Okay, so flash forward to Morganne at 4.5, technically ready for kindergarten. I'm suddenly supposed to hand her over to the public schools? Uh, no thanks. Well, then, I'm supposed to stop trusting her good sense of what is right for her and feed her a prepackaged curriculum? I don't think so.
Well, okay, we'll try unschooling and see what happens. Maybe we'll need to augment her chosen learning with some sneaky Mom-led learning. Hmmm. Let's see, at the end of kindergarten, she seems to have learned things way beyond the kindergarten curriculum. Most kindergartners aren't studying Spanish, anatomy and multiplication. Okay, we'll do it for first grade, too.
Golly, at the end of first grade, she's reading on a 6th grade level. What a great un-teacher I am. And she's also doing math at 3rd or 4th grade levels. Her vocabulary is enormous and her writing is progressing.
I'd better start worrying about geography, then. ;-)
I guess we did fall into unschooling, but it seems more that unschooling grew gradually out of our basic parenting philosophy.

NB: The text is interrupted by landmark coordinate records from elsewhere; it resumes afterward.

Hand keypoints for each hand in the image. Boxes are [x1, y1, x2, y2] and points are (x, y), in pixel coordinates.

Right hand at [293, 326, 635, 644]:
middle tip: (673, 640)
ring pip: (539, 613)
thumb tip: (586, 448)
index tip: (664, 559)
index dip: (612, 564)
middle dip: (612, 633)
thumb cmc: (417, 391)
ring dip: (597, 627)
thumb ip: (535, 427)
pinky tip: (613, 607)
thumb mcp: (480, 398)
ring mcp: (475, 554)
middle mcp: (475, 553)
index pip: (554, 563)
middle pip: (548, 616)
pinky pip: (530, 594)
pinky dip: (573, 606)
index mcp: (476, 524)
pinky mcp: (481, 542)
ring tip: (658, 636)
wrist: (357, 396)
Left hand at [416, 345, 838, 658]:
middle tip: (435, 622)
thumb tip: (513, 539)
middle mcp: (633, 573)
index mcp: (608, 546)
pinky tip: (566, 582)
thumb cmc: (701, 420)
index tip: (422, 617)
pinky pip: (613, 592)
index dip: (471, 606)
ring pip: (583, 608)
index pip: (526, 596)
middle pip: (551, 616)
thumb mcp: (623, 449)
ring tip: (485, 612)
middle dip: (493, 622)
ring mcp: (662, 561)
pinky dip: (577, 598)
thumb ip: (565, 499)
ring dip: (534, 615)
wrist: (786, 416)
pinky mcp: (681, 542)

In one of his books, John Holt says that the American educational philosophy starts with the belief that "Children are no damned good." (expletive his). The unschooling philosophy starts with a belief in the natural abilities of children to learn and grow.

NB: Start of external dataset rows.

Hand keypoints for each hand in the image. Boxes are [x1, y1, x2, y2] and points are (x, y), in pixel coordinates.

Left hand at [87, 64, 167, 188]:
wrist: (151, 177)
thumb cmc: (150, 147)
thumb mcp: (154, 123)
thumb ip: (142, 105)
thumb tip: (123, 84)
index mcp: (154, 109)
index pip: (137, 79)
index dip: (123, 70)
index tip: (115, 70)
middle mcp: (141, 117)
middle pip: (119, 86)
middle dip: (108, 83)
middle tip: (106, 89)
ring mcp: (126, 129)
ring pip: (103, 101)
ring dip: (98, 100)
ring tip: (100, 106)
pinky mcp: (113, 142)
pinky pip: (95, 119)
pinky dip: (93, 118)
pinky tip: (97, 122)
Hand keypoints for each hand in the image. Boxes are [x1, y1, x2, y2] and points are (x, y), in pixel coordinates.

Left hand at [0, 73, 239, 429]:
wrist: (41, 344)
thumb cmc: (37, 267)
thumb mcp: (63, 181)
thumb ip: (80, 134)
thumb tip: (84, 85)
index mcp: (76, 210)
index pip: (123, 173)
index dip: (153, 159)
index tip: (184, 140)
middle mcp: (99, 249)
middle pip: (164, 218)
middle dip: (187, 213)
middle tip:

I think that's why the religious wars on unschooling get so vehement. People insist that unschooling doesn't work, so I look at my children, see proof that it works very well and scratch my head at these other folks' lack of understanding. They look at their children, see evidence that children won't learn without coercion, and think I'm nuts. Our basic beliefs are diametrically opposed.